Anatomical asymmetry of the transverse sinuses is common, and accessory or variant channels and arachnoid granulations are frequently encountered on imaging; these are normal variants rather than diseases, but they must be distinguished from pathology when reading venograms (pond-2015).

Evidence & guidelines

The normal organization of the cerebral veins and dural sinuses is established in reference anatomy and in radiological reviews of the venous system (pond-2015, ota-2024-superficial, ota-2024-infratentorial, standring-2020). This entry summarizes descriptive anatomy and does not issue clinical practice guidelines.

History

Several venous structures carry the names of early anatomists: the confluence of sinuses is the torcular Herophili after Herophilus, the great cerebral vein is named for Galen, and the arachnoid granulations were described by Pacchioni.

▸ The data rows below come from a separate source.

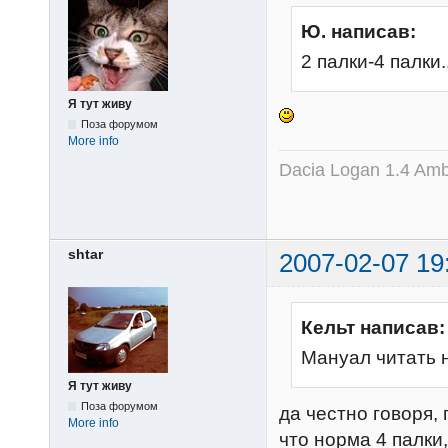
Ю. написав:
2 палки-4 палки..
Я тут живу
Поза форумом
More info
Dacia Logan 1.4 Amb
shtar
2007-02-07 19
Кельт написав:
Мануал читать н
Я тут живу
Поза форумом
да честно говоря,
More info
что норма 4 палки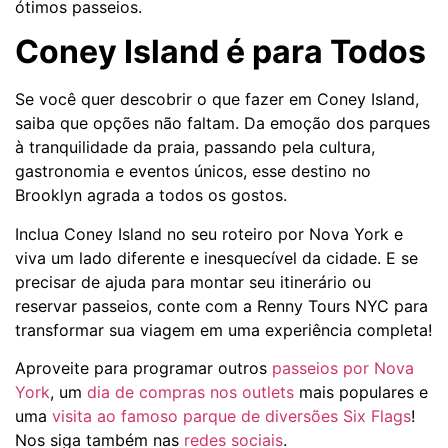
ótimos passeios.
Coney Island é para Todos
Se você quer descobrir o que fazer em Coney Island,
saiba que opções não faltam. Da emoção dos parques
à tranquilidade da praia, passando pela cultura,
gastronomia e eventos únicos, esse destino no
Brooklyn agrada a todos os gostos.
Inclua Coney Island no seu roteiro por Nova York e
viva um lado diferente e inesquecível da cidade. E se
precisar de ajuda para montar seu itinerário ou
reservar passeios, conte com a Renny Tours NYC para
transformar sua viagem em uma experiência completa!
Aproveite para programar outros
passeios por Nova
York
, um
dia de compras nos outlets
mais populares e
uma
visita ao famoso parque de diversões Six Flags
!
Nos siga também nas
redes sociais
.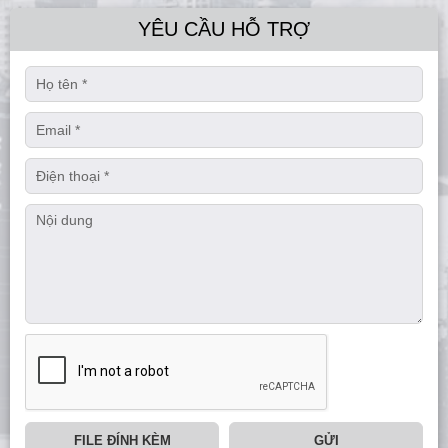
YÊU CẦU HỖ TRỢ
FILE ĐÍNH KÈM
GỬI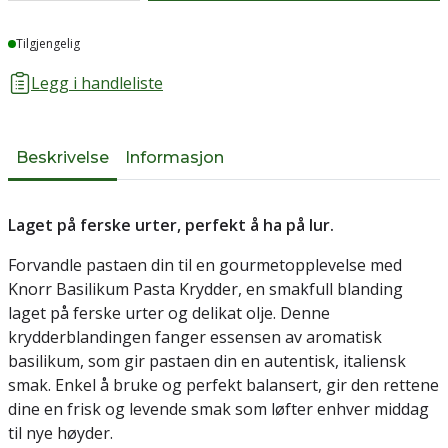
Lager
Tilgjengelig
Legg i handleliste
Beskrivelse
Informasjon
Laget på ferske urter, perfekt å ha på lur.
Forvandle pastaen din til en gourmetopplevelse med
Knorr Basilikum Pasta Krydder, en smakfull blanding
laget på ferske urter og delikat olje. Denne
krydderblandingen fanger essensen av aromatisk
basilikum, som gir pastaen din en autentisk, italiensk
smak. Enkel å bruke og perfekt balansert, gir den rettene
dine en frisk og levende smak som løfter enhver middag
til nye høyder.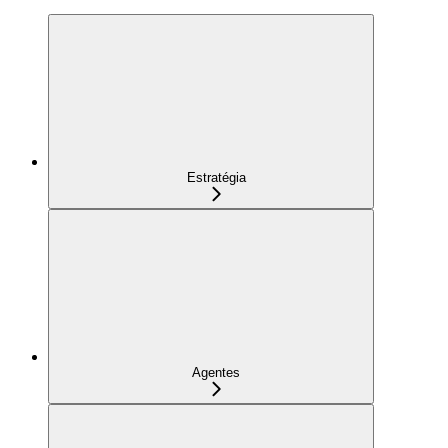
Estratégia
Agentes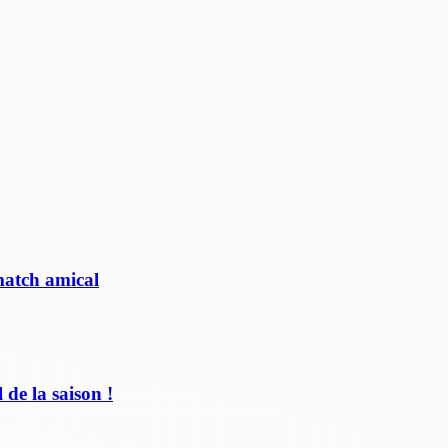
match amical
de la saison !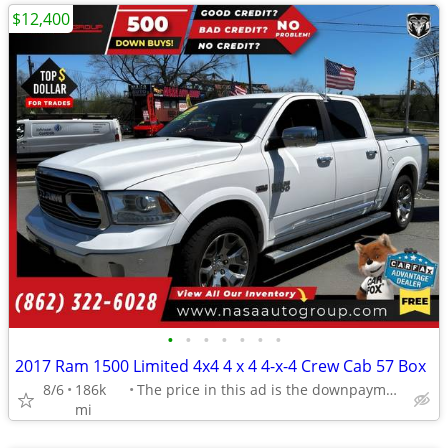
$12,400
•
•
•
•
•
•
•
2017 Ram 1500 Limited 4x4 4 x 4 4-x-4 Crew Cab 57 Box
8/6
186k
The price in this ad is the downpayment
mi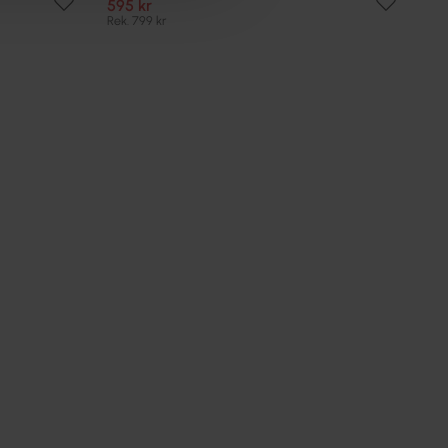
595 kr
Rek. 799 kr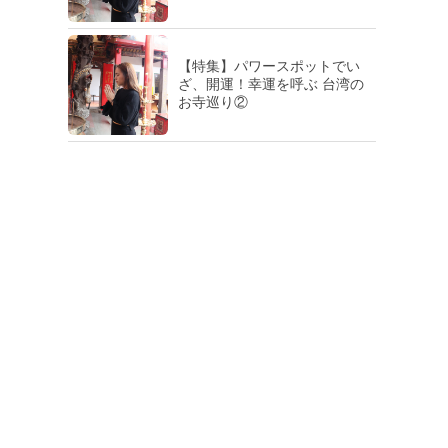
【特集】パワースポットでい
ざ、開運！幸運を呼ぶ 台湾の
お寺巡り②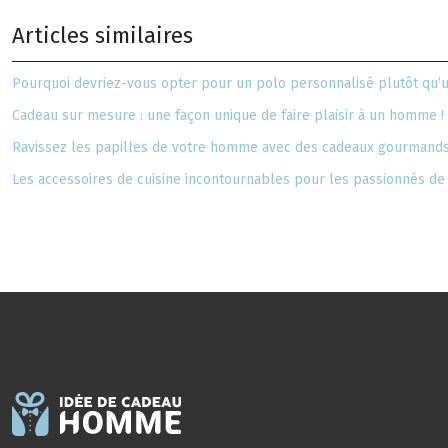
Articles similaires
Pourquoi devriez-vous opter pour un polo personnalisé plutôt qu’u
Cadeau sur mesure : une façon unique de faire plaisir à un homme !
Ravissez les papilles de votre homme avec des cadeaux gourmands
Les accessoires de cuisine incontournables pour les passionnés d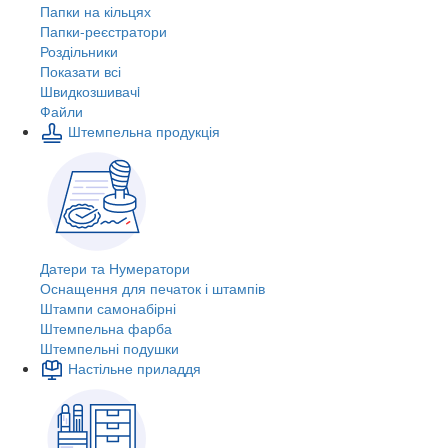
Папки на кільцях
Папки-реєстратори
Роздільники
Показати всі
Швидкозшивачi
Файли
Штемпельна продукція
Датери та Нумератори
Оснащення для печаток і штампів
Штампи самонабірні
Штемпельна фарба
Штемпельні подушки
Настільне приладдя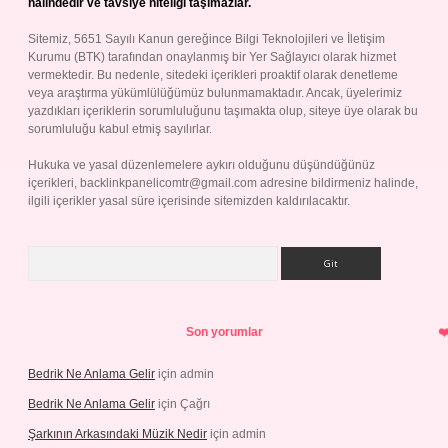
halindedir ve tavsiye niteliği taşımazlar.
Sitemiz, 5651 Sayılı Kanun gereğince Bilgi Teknolojileri ve İletişim
Kurumu (BTK) tarafından onaylanmış bir Yer Sağlayıcı olarak hizmet
vermektedir. Bu nedenle, sitedeki içerikleri proaktif olarak denetleme
veya araştırma yükümlülüğümüz bulunmamaktadır. Ancak, üyelerimiz
yazdıkları içeriklerin sorumluluğunu taşımakta olup, siteye üye olarak bu
sorumluluğu kabul etmiş sayılırlar.
Hukuka ve yasal düzenlemelere aykırı olduğunu düşündüğünüz
içerikleri,
backlinkpanelicomtr@gmail.com
adresine bildirmeniz halinde,
ilgili içerikler yasal süre içerisinde sitemizden kaldırılacaktır.
Arama
Son yorumlar
Bedrik Ne Anlama Gelir
için
admin
Bedrik Ne Anlama Gelir
için
Çağrı
Şarkının Arkasındaki Müzik Nedir
için
admin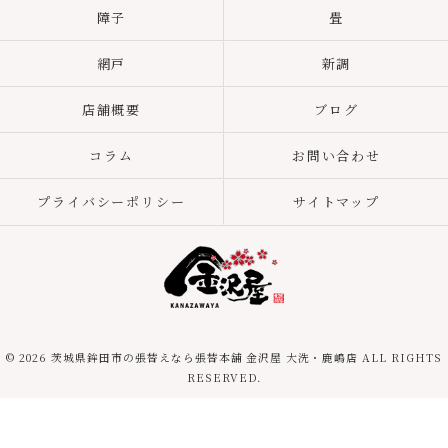
障子
畳
網戸
新調
店舗概要
ブログ
コラム
お問い合わせ
プライバシーポリシー
サイトマップ
© 2026 茨城県鉾田市の張替えなら張替本舗 金沢屋 大洗・鹿嶋店 ALL RIGHTS
RESERVED.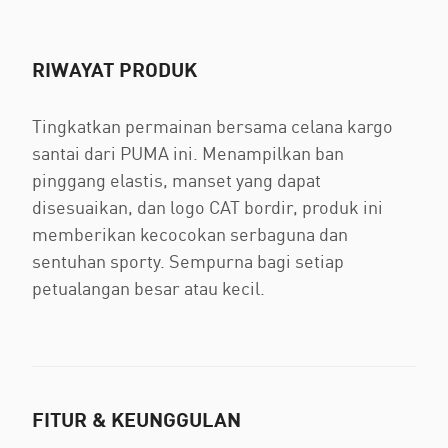
RIWAYAT PRODUK
Tingkatkan permainan bersama celana kargo
santai dari PUMA ini. Menampilkan ban
pinggang elastis, manset yang dapat
disesuaikan, dan logo CAT bordir, produk ini
memberikan kecocokan serbaguna dan
sentuhan sporty. Sempurna bagi setiap
petualangan besar atau kecil.
FITUR & KEUNGGULAN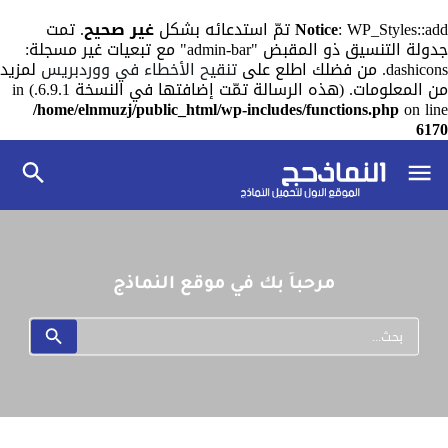
: WP_Styles::add تمّ استدعائه بشكل
Notice
غير صحيح
. تمت
جدولة التنسيق ذو المقبض "admin-bar" مع تبعيات غير مسجلة:
dashicons. من فضلك اطلع على
تنقيح الأخطاء في ووردبريس
لمزيد
من المعلومات. (هذه الرسالة تمّت إضافتها في النسخة 6.9.1.) in
/home/elnmuzj/public_html/wp-includes/functions.php
on line
6170
مرحباً بك في موقع النماذج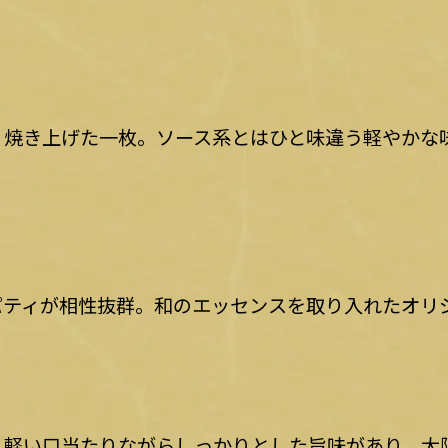
く焼き上げた一枚。ソース系とはひと味違う軽やかな
パティが相性抜群。和のエッセンスを取り入れたオリ
。軽い口当たりながらしっかりとした旨味があり、大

Modern cross-sectional venography has refined the description of normal sinus anatomy and documented the frequency of asymmetries and variants (pond-2015).

Key figures

  • Herophilus
  • Antonio Pacchioni
  • Galen of Pergamon

Related topics

Seminal works

  • pond-2015
  • standring-2020
  • ota-2024-superficial

Frequently asked questions

What are the dural venous sinuses?
They are valveless venous channels enclosed between the periosteal and meningeal layers of the dura mater that collect blood from the cerebral veins and drain it, mainly via the sigmoid sinuses, into the internal jugular veins.
Where does blood from the brain ultimately drain?
Through the dural venous sinuses to the sigmoid sinuses, which continue as the internal jugular veins exiting the skull at the jugular foramina.